◆ WHAT IS BEING ASKED ◆
Go to the line below containing "13 bill defines" and print exactly from there through the line containing "-3- ko/rn 3/3", both included. Print nothing else.

◆ DATA FOR THIS EXERCISE ◆
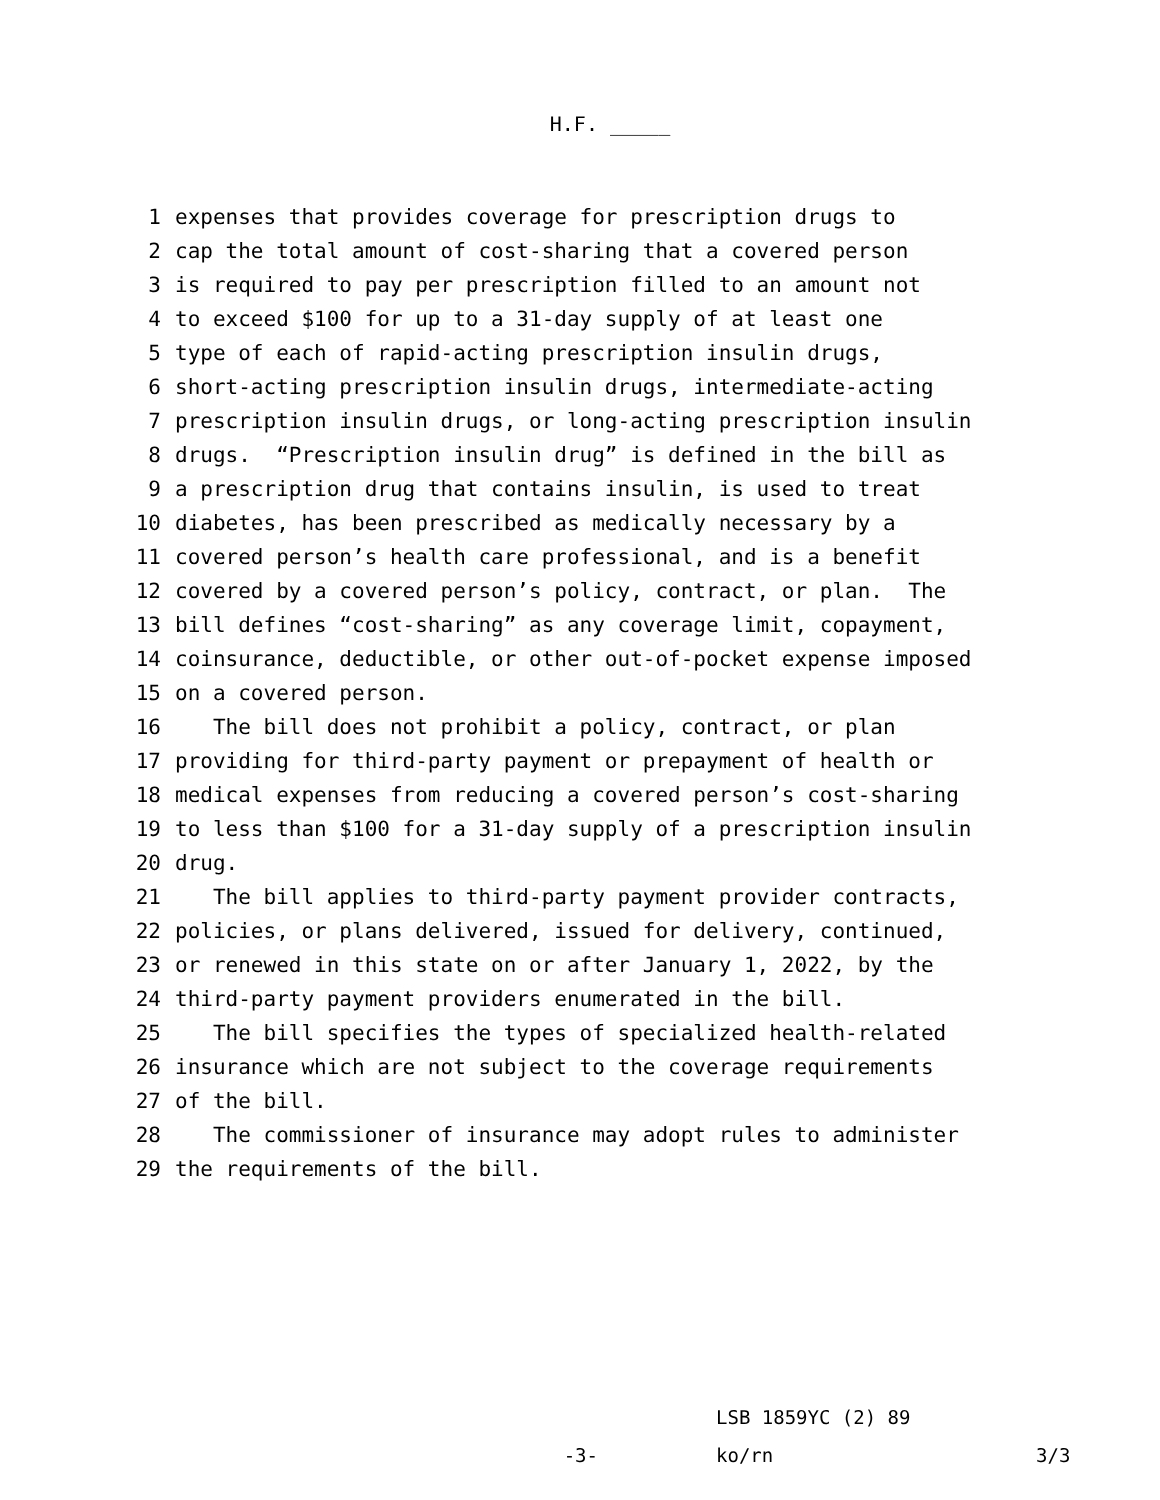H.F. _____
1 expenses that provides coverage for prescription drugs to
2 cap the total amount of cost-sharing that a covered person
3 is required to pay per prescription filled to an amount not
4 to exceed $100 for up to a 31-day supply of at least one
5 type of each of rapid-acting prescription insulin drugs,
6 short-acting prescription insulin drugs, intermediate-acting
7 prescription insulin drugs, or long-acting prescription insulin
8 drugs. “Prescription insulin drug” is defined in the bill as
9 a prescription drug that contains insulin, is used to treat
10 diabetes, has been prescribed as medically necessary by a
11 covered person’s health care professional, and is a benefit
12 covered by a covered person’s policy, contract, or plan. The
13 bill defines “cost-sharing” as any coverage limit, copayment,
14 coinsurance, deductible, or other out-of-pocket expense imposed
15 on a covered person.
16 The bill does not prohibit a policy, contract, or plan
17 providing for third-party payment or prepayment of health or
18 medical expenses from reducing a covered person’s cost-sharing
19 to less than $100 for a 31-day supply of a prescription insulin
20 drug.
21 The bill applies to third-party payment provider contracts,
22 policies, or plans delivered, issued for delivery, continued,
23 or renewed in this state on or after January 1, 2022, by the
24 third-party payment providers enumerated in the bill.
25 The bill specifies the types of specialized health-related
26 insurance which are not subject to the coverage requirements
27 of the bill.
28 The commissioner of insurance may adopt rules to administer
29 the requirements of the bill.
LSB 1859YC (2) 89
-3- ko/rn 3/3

---

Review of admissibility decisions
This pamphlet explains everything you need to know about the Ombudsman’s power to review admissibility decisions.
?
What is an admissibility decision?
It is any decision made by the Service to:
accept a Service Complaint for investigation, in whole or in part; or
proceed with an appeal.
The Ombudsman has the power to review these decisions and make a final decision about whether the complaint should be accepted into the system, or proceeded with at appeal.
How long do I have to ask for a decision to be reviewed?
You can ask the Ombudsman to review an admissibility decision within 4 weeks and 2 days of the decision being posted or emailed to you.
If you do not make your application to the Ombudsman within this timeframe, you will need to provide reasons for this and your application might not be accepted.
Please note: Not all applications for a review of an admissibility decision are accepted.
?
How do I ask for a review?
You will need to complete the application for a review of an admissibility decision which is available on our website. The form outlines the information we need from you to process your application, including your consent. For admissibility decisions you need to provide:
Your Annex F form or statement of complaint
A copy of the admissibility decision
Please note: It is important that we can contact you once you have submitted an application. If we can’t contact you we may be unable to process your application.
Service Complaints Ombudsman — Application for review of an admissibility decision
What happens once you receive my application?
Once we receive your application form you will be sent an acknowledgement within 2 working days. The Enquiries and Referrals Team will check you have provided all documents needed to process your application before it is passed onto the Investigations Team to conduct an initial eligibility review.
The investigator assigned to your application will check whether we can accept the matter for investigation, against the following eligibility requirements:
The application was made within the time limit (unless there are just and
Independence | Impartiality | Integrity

◆ TASK RESPONSE ◆
13 bill defines “cost-sharing” as any coverage limit, copayment,
14 coinsurance, deductible, or other out-of-pocket expense imposed
15 on a covered person.
16 The bill does not prohibit a policy, contract, or plan
17 providing for third-party payment or prepayment of health or
18 medical expenses from reducing a covered person’s cost-sharing
19 to less than $100 for a 31-day supply of a prescription insulin
20 drug.
21 The bill applies to third-party payment provider contracts,
22 policies, or plans delivered, issued for delivery, continued,
23 or renewed in this state on or after January 1, 2022, by the
24 third-party payment providers enumerated in the bill.
25 The bill specifies the types of specialized health-related
26 insurance which are not subject to the coverage requirements
27 of the bill.
28 The commissioner of insurance may adopt rules to administer
29 the requirements of the bill.
LSB 1859YC (2) 89
-3- ko/rn 3/3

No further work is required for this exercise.